El tercer candidato, Enríquez-Ominami (MEO), pretende presentarse como el candidato de la renovación generacional. Dolido por su exclusión del proceso de primarias en la Concertación no ha dudado en presentarse en solitario, y ha conseguido el apoyo de diversos sectores ideológicos del espectro político chileno. Su candidatura está siendo mimada por los medios afines a la derecha, en un evidente intento de restar votos a Frei, y otros señalan que «detrás de sus intenciones y del marketing electoral se pueden esconder los trazos de una política claramente neoliberal».
Arrate es el candidato del JPM, la alianza del PC chileno y otras formaciones para acabar con el dominio de las dos principales coaliciones. No lo va a atener sencillo, de hecho y a pesar de que todos reconocen que es el vencedor moral de los debates televisivos, su presencia en los medios es muy escasa, relegado a espacios mínimos, lo que ha hecho que algunos lo definan como «el candidato oculto». Arrate tampoco está exento de las críticas por parte de los sectores de izquierda, sobre todo de los movimientos extraparlamentarios, quienes le señalan como el candidato más conservador de esa alianza.
Proveniente del PS chileno, Arrate está utilizando la imagen de Allende junto a su figura como un claro reclamo de la herencia ideológica del presidente chileno. Por otro lado, ha sabido articular un discurso que recoge las principales demandas de la población, pero los obstáculos financieros, mediáticos y políticos pueden hacer que sus resultados sean inferiores a lo esperado.

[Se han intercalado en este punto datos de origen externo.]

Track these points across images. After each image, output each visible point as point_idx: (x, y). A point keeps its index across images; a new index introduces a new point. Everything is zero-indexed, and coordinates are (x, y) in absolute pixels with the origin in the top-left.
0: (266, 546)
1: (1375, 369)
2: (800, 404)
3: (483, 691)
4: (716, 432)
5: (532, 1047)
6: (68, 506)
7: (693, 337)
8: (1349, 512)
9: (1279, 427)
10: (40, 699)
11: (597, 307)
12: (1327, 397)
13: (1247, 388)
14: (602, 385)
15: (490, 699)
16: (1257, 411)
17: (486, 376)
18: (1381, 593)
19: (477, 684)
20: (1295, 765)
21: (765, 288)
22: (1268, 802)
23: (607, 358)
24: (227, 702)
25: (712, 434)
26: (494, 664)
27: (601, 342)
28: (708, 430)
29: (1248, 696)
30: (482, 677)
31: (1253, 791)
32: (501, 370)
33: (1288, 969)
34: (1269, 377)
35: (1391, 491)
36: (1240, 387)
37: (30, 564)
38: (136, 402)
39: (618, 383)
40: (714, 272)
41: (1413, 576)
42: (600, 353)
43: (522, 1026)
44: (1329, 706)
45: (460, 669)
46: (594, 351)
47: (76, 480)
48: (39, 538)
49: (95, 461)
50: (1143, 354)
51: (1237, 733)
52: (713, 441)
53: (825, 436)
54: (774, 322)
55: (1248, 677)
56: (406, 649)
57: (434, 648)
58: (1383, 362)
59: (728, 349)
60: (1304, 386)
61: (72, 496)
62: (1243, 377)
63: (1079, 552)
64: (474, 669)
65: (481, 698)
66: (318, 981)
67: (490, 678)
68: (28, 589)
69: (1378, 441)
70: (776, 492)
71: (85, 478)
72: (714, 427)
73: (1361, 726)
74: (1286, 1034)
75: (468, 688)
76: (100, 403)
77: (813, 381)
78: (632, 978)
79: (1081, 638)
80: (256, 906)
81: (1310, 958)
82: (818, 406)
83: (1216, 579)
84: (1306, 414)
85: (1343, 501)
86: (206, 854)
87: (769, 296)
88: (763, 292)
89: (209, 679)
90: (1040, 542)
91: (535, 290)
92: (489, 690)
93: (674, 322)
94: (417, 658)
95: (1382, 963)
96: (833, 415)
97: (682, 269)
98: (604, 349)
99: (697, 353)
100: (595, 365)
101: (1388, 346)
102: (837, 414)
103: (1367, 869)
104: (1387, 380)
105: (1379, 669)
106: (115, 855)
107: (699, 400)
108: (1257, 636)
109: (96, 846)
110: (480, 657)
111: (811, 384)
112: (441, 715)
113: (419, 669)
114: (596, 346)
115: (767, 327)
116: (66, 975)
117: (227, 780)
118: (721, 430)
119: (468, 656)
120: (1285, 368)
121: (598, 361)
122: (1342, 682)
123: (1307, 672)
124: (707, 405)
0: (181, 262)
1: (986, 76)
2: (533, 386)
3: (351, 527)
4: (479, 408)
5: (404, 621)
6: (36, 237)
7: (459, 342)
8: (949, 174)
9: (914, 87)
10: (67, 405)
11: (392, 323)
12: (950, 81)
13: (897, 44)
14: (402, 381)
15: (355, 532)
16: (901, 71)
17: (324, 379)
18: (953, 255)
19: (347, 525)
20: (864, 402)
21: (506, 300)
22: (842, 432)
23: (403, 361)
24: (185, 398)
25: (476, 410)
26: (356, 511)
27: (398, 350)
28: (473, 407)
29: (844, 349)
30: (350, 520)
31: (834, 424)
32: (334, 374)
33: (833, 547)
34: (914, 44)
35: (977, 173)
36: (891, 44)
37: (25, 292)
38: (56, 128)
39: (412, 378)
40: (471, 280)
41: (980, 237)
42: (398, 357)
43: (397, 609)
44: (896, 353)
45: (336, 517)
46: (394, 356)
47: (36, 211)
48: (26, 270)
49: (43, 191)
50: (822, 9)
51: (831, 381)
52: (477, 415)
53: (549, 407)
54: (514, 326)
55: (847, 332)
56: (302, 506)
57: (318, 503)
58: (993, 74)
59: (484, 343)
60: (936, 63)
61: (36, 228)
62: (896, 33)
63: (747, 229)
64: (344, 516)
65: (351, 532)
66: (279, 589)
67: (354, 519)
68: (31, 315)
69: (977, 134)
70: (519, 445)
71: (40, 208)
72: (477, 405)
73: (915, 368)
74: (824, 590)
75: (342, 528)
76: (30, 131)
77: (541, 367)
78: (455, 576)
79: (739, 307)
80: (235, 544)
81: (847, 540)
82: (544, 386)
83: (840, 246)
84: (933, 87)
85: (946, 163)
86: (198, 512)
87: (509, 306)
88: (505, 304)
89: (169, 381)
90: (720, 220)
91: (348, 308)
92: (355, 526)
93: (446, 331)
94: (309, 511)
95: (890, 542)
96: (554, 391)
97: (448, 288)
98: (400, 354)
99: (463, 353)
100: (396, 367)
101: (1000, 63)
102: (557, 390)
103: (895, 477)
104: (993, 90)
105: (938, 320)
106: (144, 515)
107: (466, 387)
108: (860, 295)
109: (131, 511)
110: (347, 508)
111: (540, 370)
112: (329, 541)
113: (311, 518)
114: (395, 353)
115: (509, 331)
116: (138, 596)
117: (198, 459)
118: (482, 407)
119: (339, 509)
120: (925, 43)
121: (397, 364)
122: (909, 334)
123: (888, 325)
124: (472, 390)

El JPM ha puesto buena parte de su futuro político en torno al pacto instrumental o «contra la exclusión» que ha firmado con la Concertación, y que se basa en dos pilares. El primero es el apoyo del JPM a Frei en el caso de una segunda vuelta, y el segundo concreta el reparto de los distritos electorales en las elecciones parlamentarias, por el que JPM se presenta en 12 de ellos y la Concertación en otros tantos, evitando competir entre ellos. El argumento para defender este acuerdo se sustenta en el intento de romper el sistema electoral diseñado por el post-pinochetismo.
Chile necesita una transformación, que «difícilmente puede venir de la mano de la clase política actual», apunta la estudiante santiagueña. La recuperación del cobre, el fin del poder de los militares, la recuperación de la memoria histórica, la estatalización de los recursos naturales o unos servicios educativos y sanitarios de calidad son, junto a la «necesidad de una Asamblea Constituyente para redactar una nueva Constitución democrática y participativa», los ejes que debería adoptar el cambio en este país.
De no lograr ningún candidato la mayoría absoluta el próximo domingo, los dos mejores situados volverían a enfrentarse el 17 de enero. Todavía es pronto para que se plasme en la realidad chilena la letra de aquella otra canción que veía marchar «por las alamedas a los oprimidos» y «de banderas de pobres se llenarán los caminos». Las grandes alamedas de Chile siguen esperando los aires de cambio y que éstas se abran definitivamente para que los sueños y proyectos de todos aquellos que quedaron en el camino bajo la vota de los milicos y sus aliados puedan convertirse en realidad.
Mientras tanto, habrá que esperar para que cobra peso aquella estrofa de hace años, «porque esta vez no se trata de cambiar un presidente / será el pueblo quien construya un Chile bien diferente».